▸ **REQUIRED ACTION A**
Which Azure Search indexer does the thread describe as currently the only one that strips HTML markup?

2
votes

We store some CMS content in our Azure database, and need to index some HTML content from our database.

What are best practices for indexing this in Azure Search, such that it only indexes content, and not the HTML? Or, such that the index recognizes is as HTML, and will ignore HTML markup?

I know one option would be for me to manipulate it before it gets to the index or on its way, but was hoping there were some built-in capabilities in Azure Search.

3

3 Answers

0
votes

Currently, Azure blob indexer is the only Azure Search indexer that supports parsing HTML in a way that strips HTML markup. Azure SQL indexer treats HTML text just as a chunk of text.

You have several potential options:

  1. Use SQL indexer and accept HTML markup being indexed - depending on your documents, your search quality may still be good.
  2. Pre-process your data and strip the HTML markup, then put parsed text back into SQL (and use SQL indexer), or you indexing API to push data into a search index.
  3. Store HTML data in blob storage and use the blob indexer to index HTML data, while continuing to use SQL indexer to index the rest of the data. Multiple indexers can write into the same search index, in effect "assembling" documents from multiple data sources.
0
votes

You could try with a Custom Analyzer with a custom Char Filter.

Char Filters can be used to "clean" the input with either a mapping or a pattern replace (Regular Expression).

The pattern replace its internally using the PatternReplaceCharFilter.

Please keep in mind that complex expresions will probably have the consequence of longer indexing times.

0
votes

I'm using such custom analyzer to index HTML. Don't know if it's the best way.

    {
      "name": "bodyHtml",
      "@odata.type": "#Microsoft.Azure.Search.CustomAnalyzer",
      "tokenizer": "standard_v2",
      "tokenFilters": [
        "lowercase", "asciifolding"
      ],
      "charFilters": [
        "html_strip"
      ]
    }

▸ **GIVEN DATA**
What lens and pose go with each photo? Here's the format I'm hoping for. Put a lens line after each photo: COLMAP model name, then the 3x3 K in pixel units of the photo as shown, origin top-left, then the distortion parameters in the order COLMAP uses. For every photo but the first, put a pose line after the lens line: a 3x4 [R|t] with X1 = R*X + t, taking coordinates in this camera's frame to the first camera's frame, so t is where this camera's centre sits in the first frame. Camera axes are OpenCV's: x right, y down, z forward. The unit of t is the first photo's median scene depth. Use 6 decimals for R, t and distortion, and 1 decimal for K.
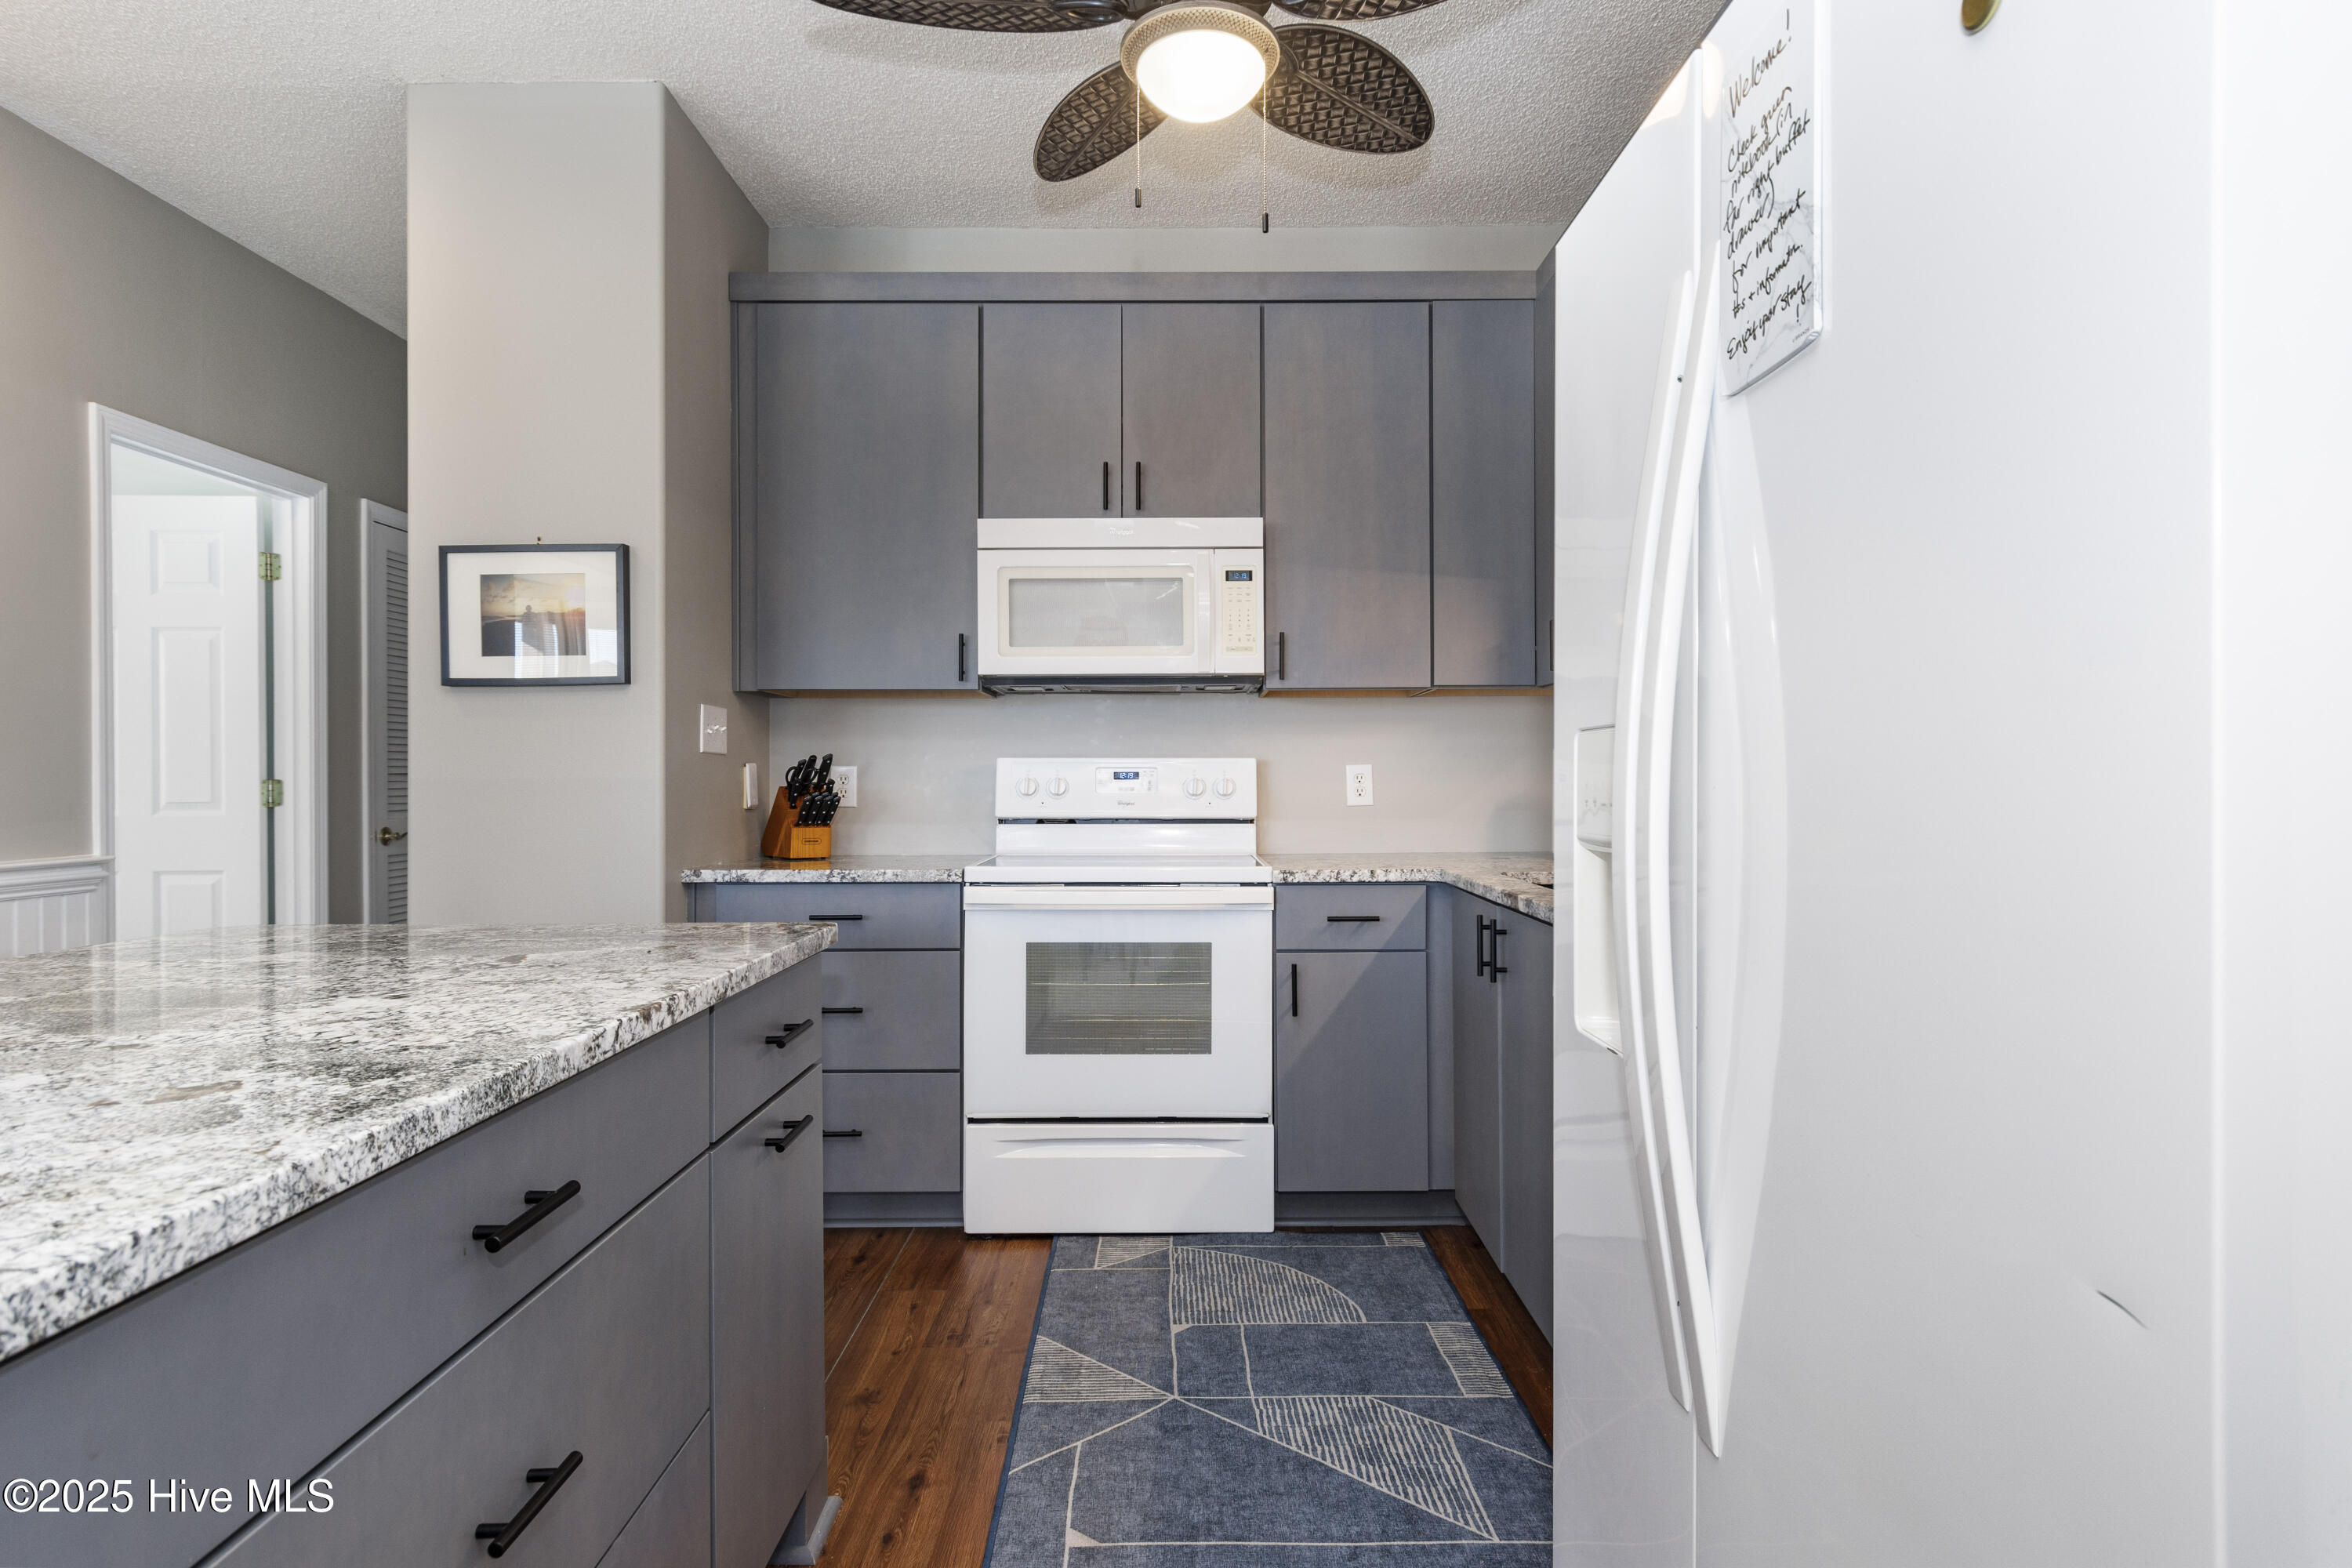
lens RADIAL K [[1240.9, 0, 1176.0], [0, 1240.9, 784.0], [0, 0, 1]] dist [0.010927, -0.001019]
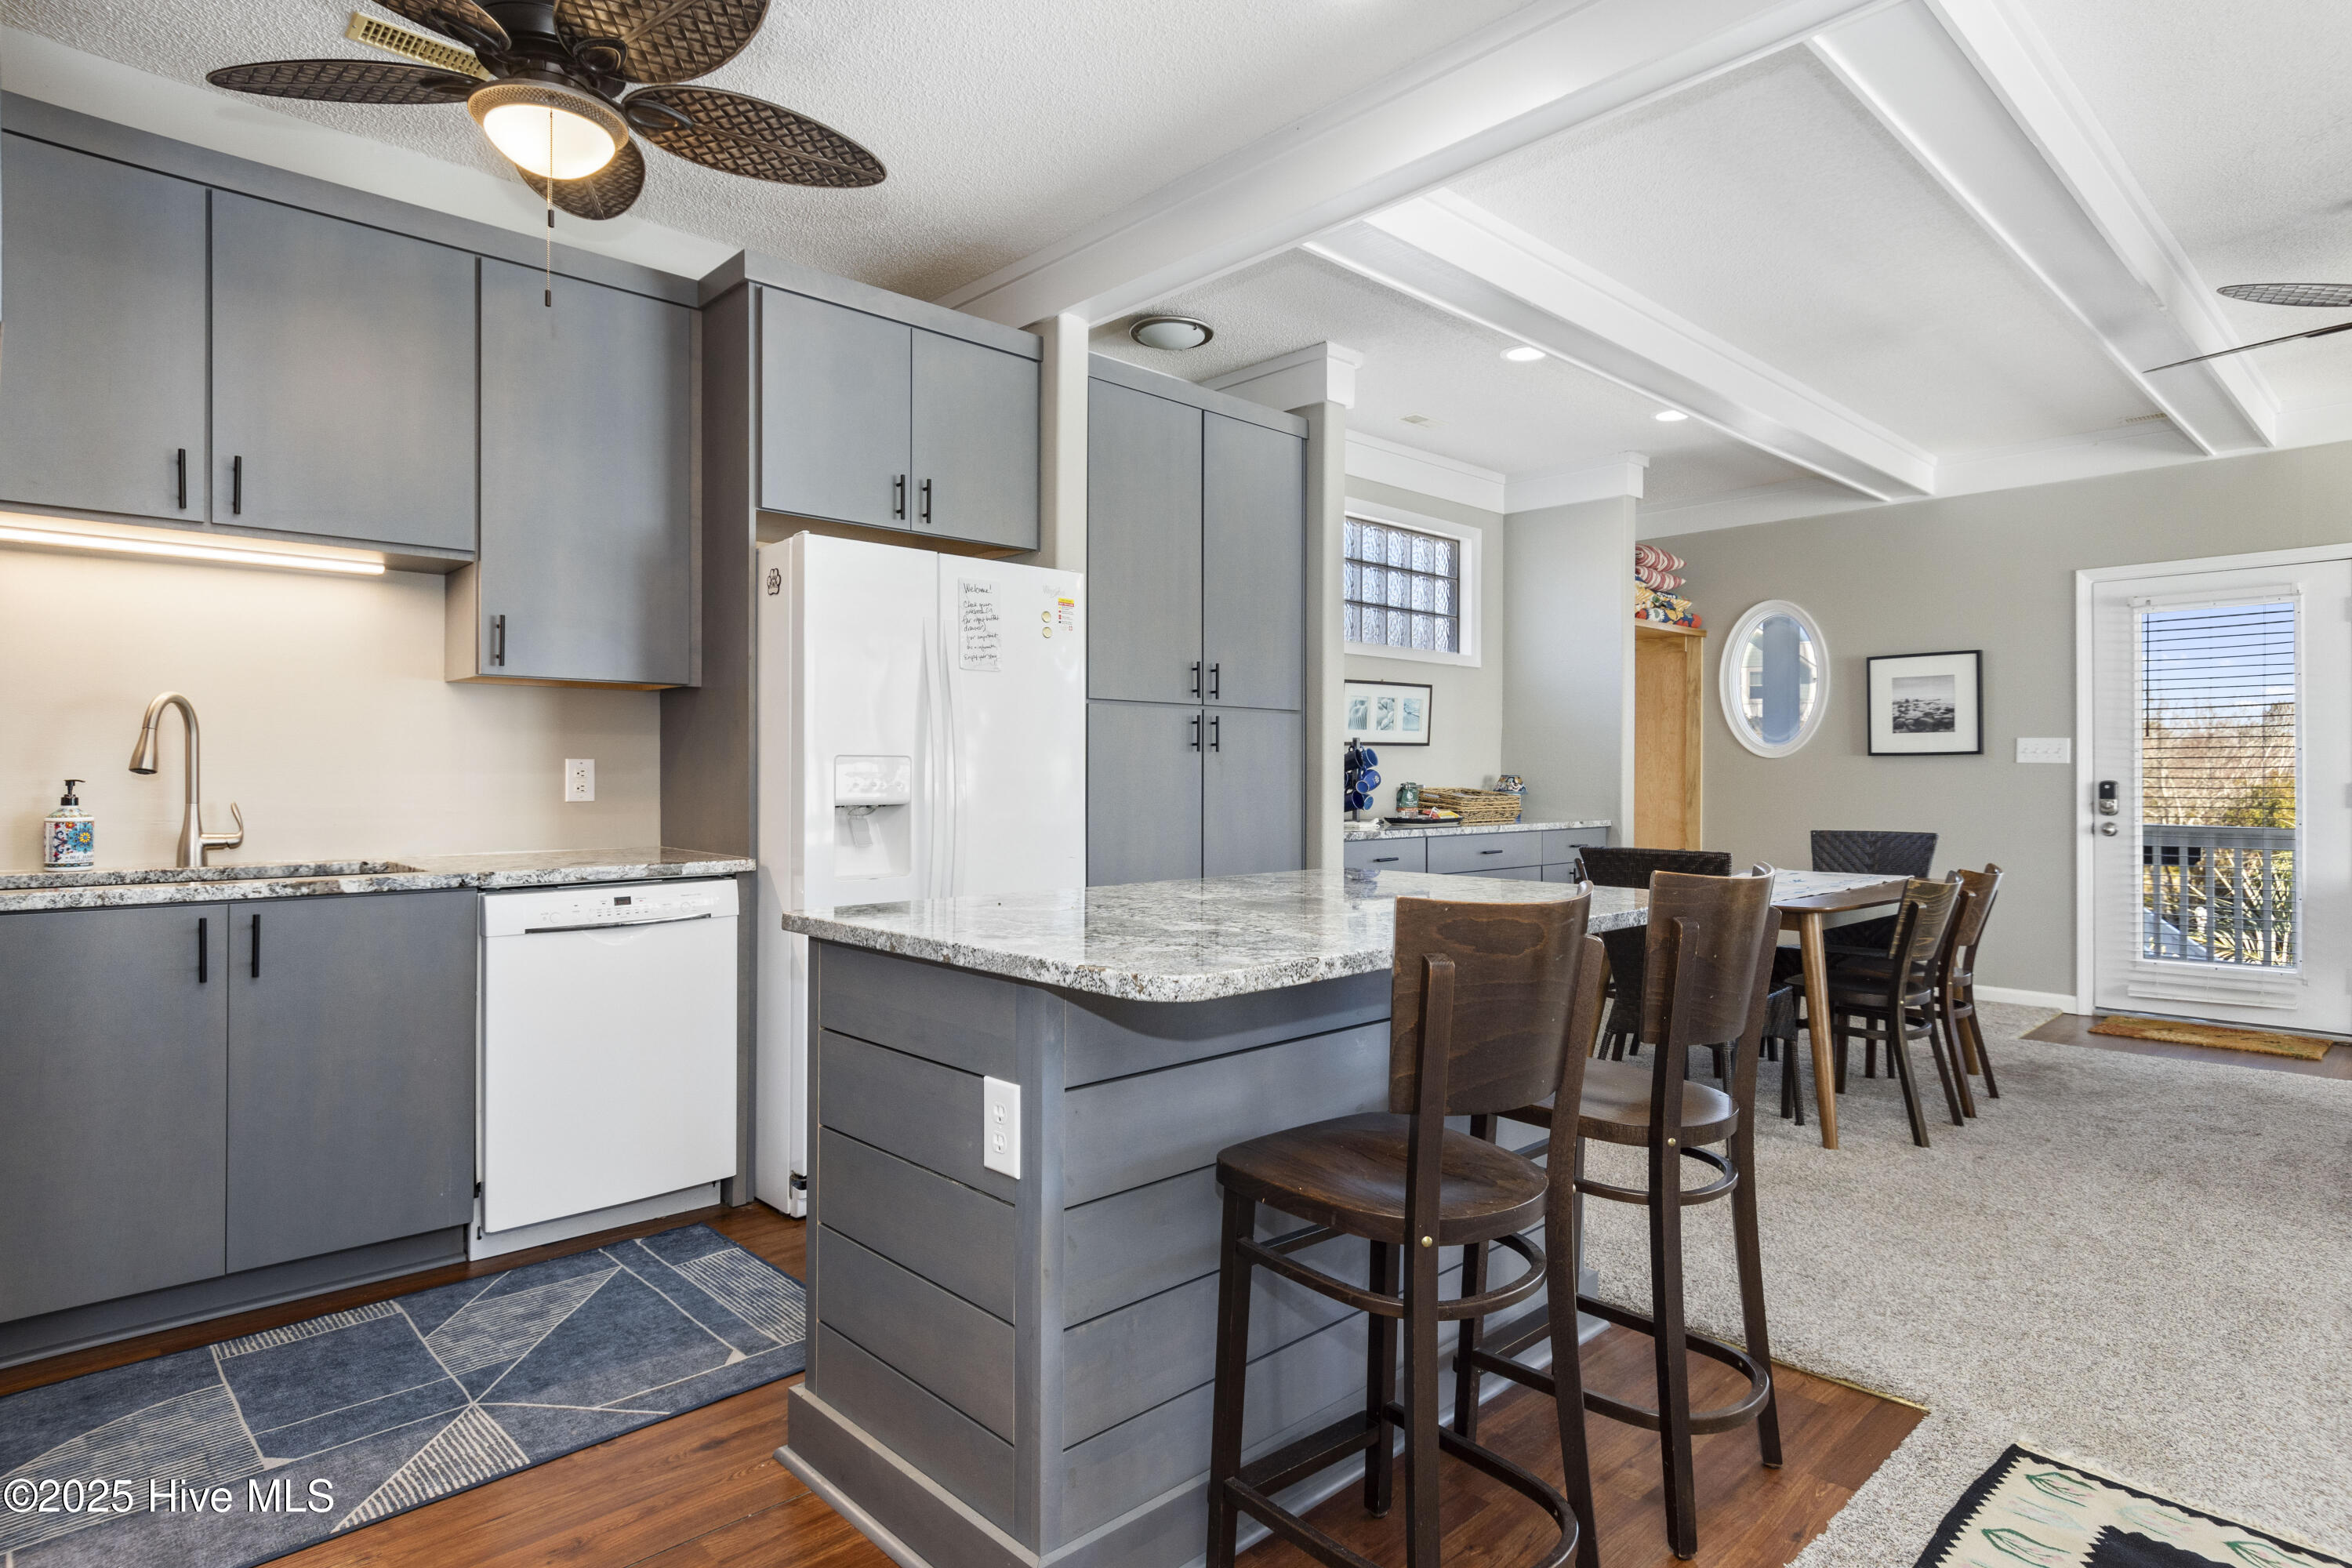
lens RADIAL K [[1240.9, 0, 1176.0], [0, 1240.9, 784.0], [0, 0, 1]] dist [0.010927, -0.001019]
pose [[-0.679984, -0.001158, 0.733226, -1.101823], [0.004968, 0.999969, 0.006187, 0.003667], [-0.733210, 0.007850, -0.679957, 1.267723]]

▸ **REQUIRED ACTION B**
Please reproduce the rows that follow the thread word for word, leaving out the pictures.

▸ **YOUR RESPONSE A**
The Azure blob indexer.

▸ **YOUR RESPONSE B**
What lens and pose go with each photo? Here's the format I'm hoping for. Put a lens line after each photo: COLMAP model name, then the 3x3 K in pixel units of the photo as shown, origin top-left, then the distortion parameters in the order COLMAP uses. For every photo but the first, put a pose line after the lens line: a 3x4 [R|t] with X1 = R*X + t, taking coordinates in this camera's frame to the first camera's frame, so t is where this camera's centre sits in the first frame. Camera axes are OpenCV's: x right, y down, z forward. The unit of t is the first photo's median scene depth. Use 6 decimals for R, t and distortion, and 1 decimal for K.
lens RADIAL K [[1240.9, 0, 1176.0], [0, 1240.9, 784.0], [0, 0, 1]] dist [0.010927, -0.001019]
lens RADIAL K [[1240.9, 0, 1176.0], [0, 1240.9, 784.0], [0, 0, 1]] dist [0.010927, -0.001019]
pose [[-0.679984, -0.001158, 0.733226, -1.101823], [0.004968, 0.999969, 0.006187, 0.003667], [-0.733210, 0.007850, -0.679957, 1.267723]]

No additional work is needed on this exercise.